(Page images and extracted text)
************

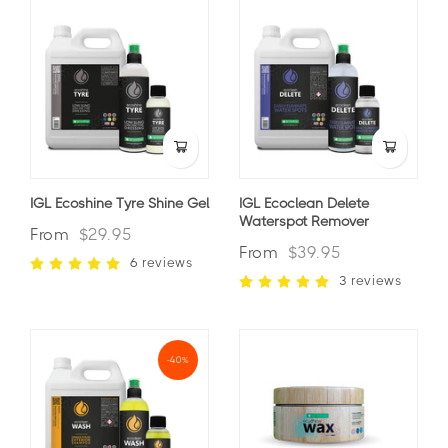
IGL Ecoshine Tyre Shine Gel
IGL Ecoclean Delete
Waterspot Remover
From
$29.95
From
$39.95
6 reviews
3 reviews
-40%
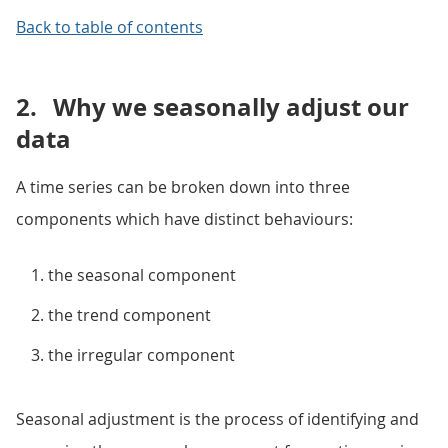
Back to table of contents
2.
Why we seasonally adjust our
data
A time series can be broken down into three
components which have distinct behaviours:
the seasonal component
the trend component
the irregular component
Seasonal adjustment is the process of identifying and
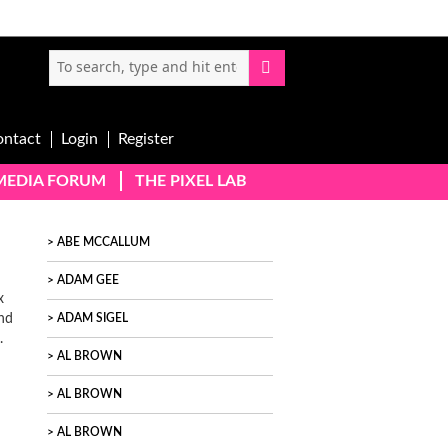
ontact
Login
Register
-MEDIA FORUM
THE PIXEL LAB
ABE MCCALLUM
ADAM GEE
x
and
ADAM SIGEL
.
AL BROWN
AL BROWN
AL BROWN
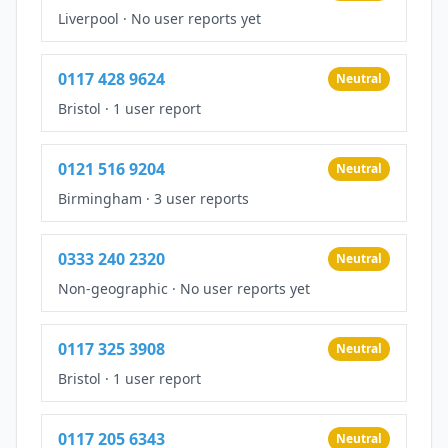
Liverpool
·
No user reports yet
0117 428 9624
Neutral
Bristol
·
1 user report
0121 516 9204
Neutral
Birmingham
·
3 user reports
0333 240 2320
Neutral
Non-geographic
·
No user reports yet
0117 325 3908
Neutral
Bristol
·
1 user report
0117 205 6343
Neutral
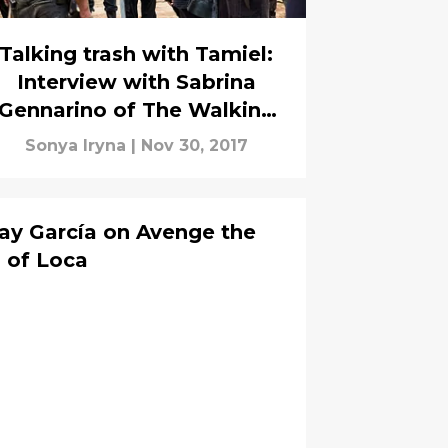
Talking trash with Tamiel:
Interview with Sabrina
Gennarino of The Walking
Dead
Sonya Iryna
|
Nov 30, 2017
ay García on Avenge the
 of Loca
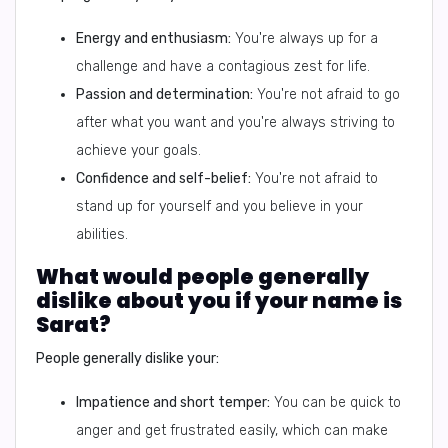
Energy and enthusiasm:
You're always up for a
challenge and have a contagious zest for life.
Passion and determination:
You're not afraid to go
after what you want and you're always striving to
achieve your goals.
Confidence and self-belief:
You're not afraid to
stand up for yourself and you believe in your
abilities.
What would people generally
dislike about you if your name is
Sarat?
People generally dislike your:
Impatience and short temper:
You can be quick to
anger and get frustrated easily, which can make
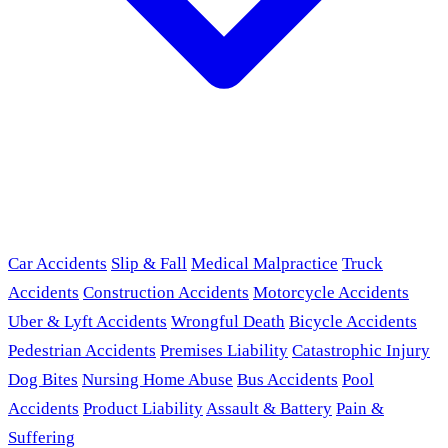
Car Accidents
Slip & Fall
Medical Malpractice
Truck
Accidents
Construction Accidents
Motorcycle Accidents
Uber & Lyft Accidents
Wrongful Death
Bicycle Accidents
Pedestrian Accidents
Premises Liability
Catastrophic Injury
Dog Bites
Nursing Home Abuse
Bus Accidents
Pool
Accidents
Product Liability
Assault & Battery
Pain &
Suffering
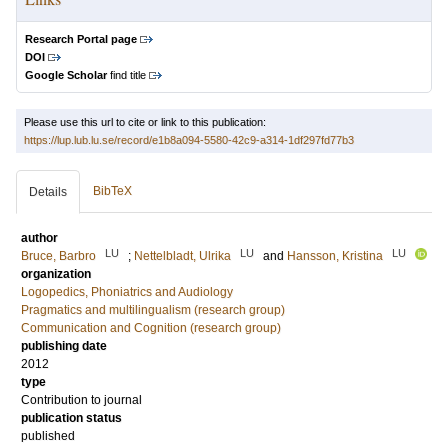
Research Portal page
DOI
Google Scholar
find title
Please use this url to cite or link to this publication:
https://lup.lub.lu.se/record/e1b8a094-5580-42c9-a314-1df297fd77b3
BibTeX
Details
author
LU
LU
LU
Bruce, Barbro
;
Nettelbladt, Ulrika
and
Hansson, Kristina
organization
Logopedics, Phoniatrics and Audiology
Pragmatics and multilingualism (research group)
Communication and Cognition (research group)
publishing date
2012
type
Contribution to journal
publication status
published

************

__Problem requirements__
From the data above, copy each line that has the string "Accidents".

__Output of the task__
Car Accidents
Accidents
Construction Accidents
Motorcycle Accidents
Uber & Lyft Accidents
Bicycle Accidents
Pedestrian Accidents
Bus Accidents
Accidents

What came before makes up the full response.